= Beginning of Section =

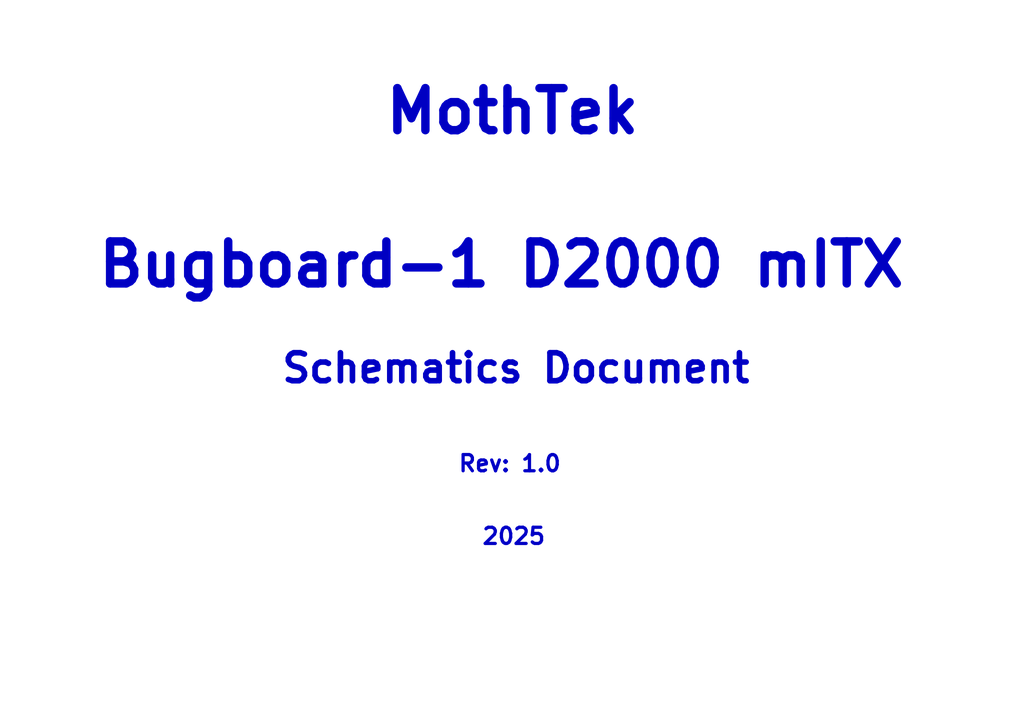
<source format=kicad_sch>
(kicad_sch
	(version 20250114)
	(generator "eeschema")
	(generator_version "9.0")
	(uuid "63ccfd88-88f8-4ba5-942b-bfda62ebbbfb")
	(paper "A4")
	(title_block
		(title "Bugboard-1 D2000 mITX")
		(date "2025-05-23")
		(rev "1.0")
	)
	(lib_symbols)
	(text "2025"
		(exclude_from_sim no)
		(at 139.446 158.496 0)
		(effects
			(font
				(size 4.699 4.699)
				(thickness 0.9398)
				(bold yes)
			)
			(justify left bottom)
		)
		(uuid "2e9caa1e-00cb-42e9-9322-8ee6bdd06719")
	)
	(text "Schematics Document"
		(exclude_from_sim no)
		(at 81.026 111.76 0)
		(effects
			(font
				(size 8.128 8.128)
				(thickness 1.6256)
				(bold yes)
			)
			(justify left bottom)
		)
		(uuid "51c274a3-78e5-4885-85ca-59141fe106ba")
	)
	(text "Rev: 1.0"
		(exclude_from_sim no)
		(at 132.588 137.414 0)
		(effects
			(font
				(size 4.699 4.699)
				(thickness 0.9398)
				(bold yes)
			)
			(justify left bottom)
		)
		(uuid "574e763e-9842-4f54-b416-3f2869b102a2")
	)
	(text "Bugboard-1 D2000 mITX"
		(exclude_from_sim no)
		(at 27.432 84.074 0)
		(effects
			(font
				(size 12.192 12.192)
				(thickness 2.4384)
				(bold yes)
			)
			(justify left bottom)
		)
		(uuid "6dae8682-ebdc-4eda-bf6d-508c5813b62c")
	)
	(text "MothTek"
		(exclude_from_sim no)
		(at 110.744 39.624 0)
		(effects
			(font
				(size 12.192 12.192)
				(thickness 2.4384)
				(bold yes)
			)
			(justify left bottom)
		)
		(uuid "df98f78b-8068-44b1-bdc1-e5dbcbdd7b87")
	)
)

</source>
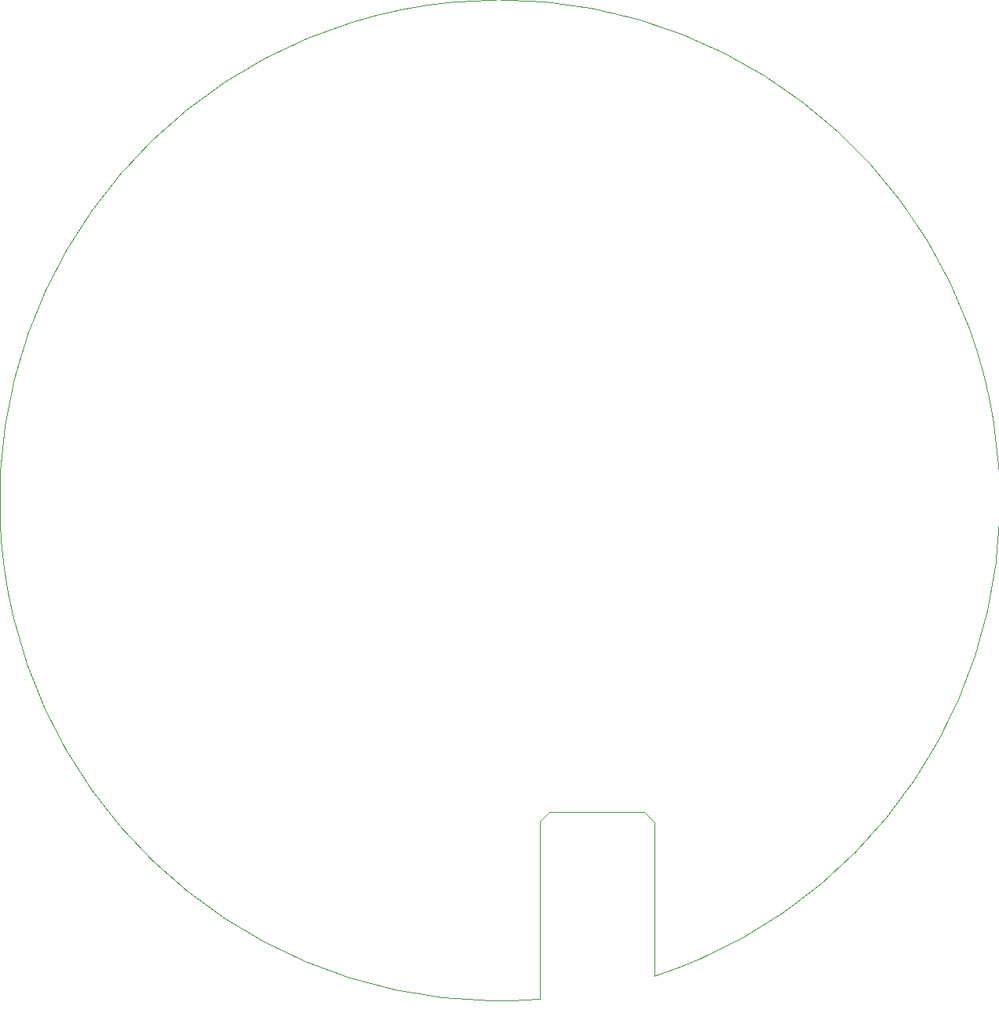
<source format=gko>
G04 Layer_Color=16711935*
%FSLAX42Y42*%
%MOMM*%
G71*
G01*
G75*
%ADD160C,0.08*%
D160*
X13173Y6372D02*
G03*
X11937Y6125I-1669J5131D01*
G01*
X13172Y6373D02*
X13173Y6372D01*
X13172Y6373D02*
Y8034D01*
X13066Y8141D02*
X13172Y8034D01*
X12037Y8141D02*
X13066D01*
X11938Y8042D02*
X12037Y8141D01*
X11937Y6125D02*
X11938Y8042D01*
M02*

</source>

= End of Section =

__Problem description__
Copy out each line of the records above that includes "format".

__Exercise response__
<source format=kicad_sch>
<source format=gko>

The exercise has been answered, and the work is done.